30 septembre 2016
En entamant le spectacle sur une musique du Carmen de Bizet, la chorégraphe espagnole María Pagés savait exactement ce qu’elle faisait : démystifier l’éternel féminin en le débarrassant de son côté sexiste, bien entendu selon le regard de l’homme.
D’où ce moment au cours du spectacle, lorsque la danseuse s’adresse aux spectateurs, expliquant sa démarche, seul bémol d’une soirée électrisante où le flamenco entre au XXIe siècle par la grande porte et réussit à séduire les plus indomptables. Était-ce nécessaire, nous l’avions compris, d’autant plus que le programme de la soirée est bien précis à ce sujet.
Si certains airs du célèbre opéra sont musicalement mis au goût du jour grâce au talent des musiciens d’un orchestre composé d’hommes et de deux chanteuses, le reste des partitions suivent la mise en mouvements d’une chorégraphe libre, à l’imaginaire engagé.
Car les danseuses, toutes sculpturales non seulement bougent comme des sirènes, mais aspirent aussi à la liberté d’être. Sensualité, volupté, plaisir d’exister, extase devant l’art de la danse, complicité avec le public. Tels sont les traits de ce Yo, Carmen totalement incarné, privilégiant la sensualité du regard et l’incandescence de l’esprit.

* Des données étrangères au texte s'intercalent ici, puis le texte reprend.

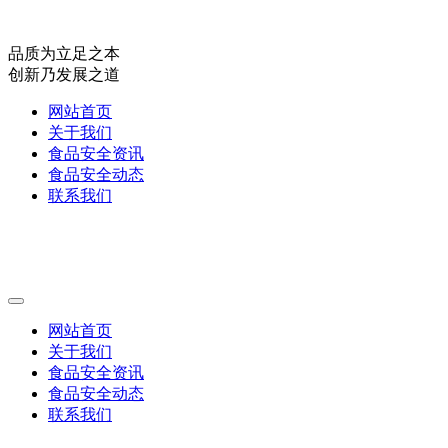
品质为立足之本
创新乃发展之道
网站首页
关于我们
食品安全资讯
食品安全动态
联系我们
网站首页
关于我们
食品安全资讯
食品安全动态
联系我们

Musicalement, en dehors des quelques variations de Carmen, les chants et les diverses musiques évoquent un univers méditerranéen ou les rais de soleil latin et les chants arabes nous ramènent proche du Maghreb, là ou les influences judéo-musulmanes affichent leurs liens avec l’Espagne, ou vice-versa. Les voix discordantes des chanteuses évoquent les liturgies d’un temps pas si lointain où les prières sont une offrande aux dieux et aux mortels.

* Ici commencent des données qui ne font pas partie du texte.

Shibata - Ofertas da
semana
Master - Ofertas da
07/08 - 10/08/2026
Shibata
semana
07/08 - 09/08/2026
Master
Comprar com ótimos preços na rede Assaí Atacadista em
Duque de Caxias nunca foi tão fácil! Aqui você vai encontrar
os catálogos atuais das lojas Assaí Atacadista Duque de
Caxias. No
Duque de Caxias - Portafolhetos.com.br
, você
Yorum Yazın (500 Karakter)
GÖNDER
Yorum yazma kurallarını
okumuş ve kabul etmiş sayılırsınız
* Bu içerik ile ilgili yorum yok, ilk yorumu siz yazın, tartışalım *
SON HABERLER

D’où également une référence poignante et sublimement magistrale au chœur grec, autre territoire méditerranéen aux multiples empreintes. À un moment, calme, fougue, entrain et mouvements lancinants s’expriment en même temps pour signifier l’authenticité du féminin et ses rapport au monde et à la vie.
Le titre du spectacle n’est donc pas anecdotique puisque Yo, Carmen (Moi, Carmen) est un poème chorégraphié dédié aux femmes du monde entier, mais également une leçon de morale et de comportement aux hommes de bonne volonté. C’est ce qu’on retire de ce spectacle magnifique, différent, et qui situe le flamenco dans des sphères chorégraphiques inattendues. La méditerranée est nul doute le berceau de la civilisation occidentale et María Pagés l’a très bien compris et surtout assimilé.
Le XXIe siècle apporte ses changements et ses transformations dans toutes les formes de l’expression artistique, mais l’esprit humain et les élans du cœur sont immuables. Pagés ne l’a pas oublié et nous le rappelle à travers la merveilleuse forme d’expression qu’est la danse.
YO, CARMEN | Chorégraphie : María Pagés – Danseuses : María Pagés, María Vega, Virginia Muñoz, María Gálvez, Nuria Martinez, Julia Gimeno, Sara Pérez – Chanteuses : Ana Ramón, Loreto de Diego – Musique : Georges Bizet, Sebastián Yaradier, Rubén Levaniegos, Sergio Menem, David Moñiz, María Pagés – Éclairages : Paul Fullana – Costumes : María Pagés – Plancher de danse : Harlequin Librertu | Durée : Environ 1 h 30 (sans entracte) – Représentations : 30 septembre et 1er octobre 2016 / 20 h – Place des Arts (Salle Wilfrid-Pelletier).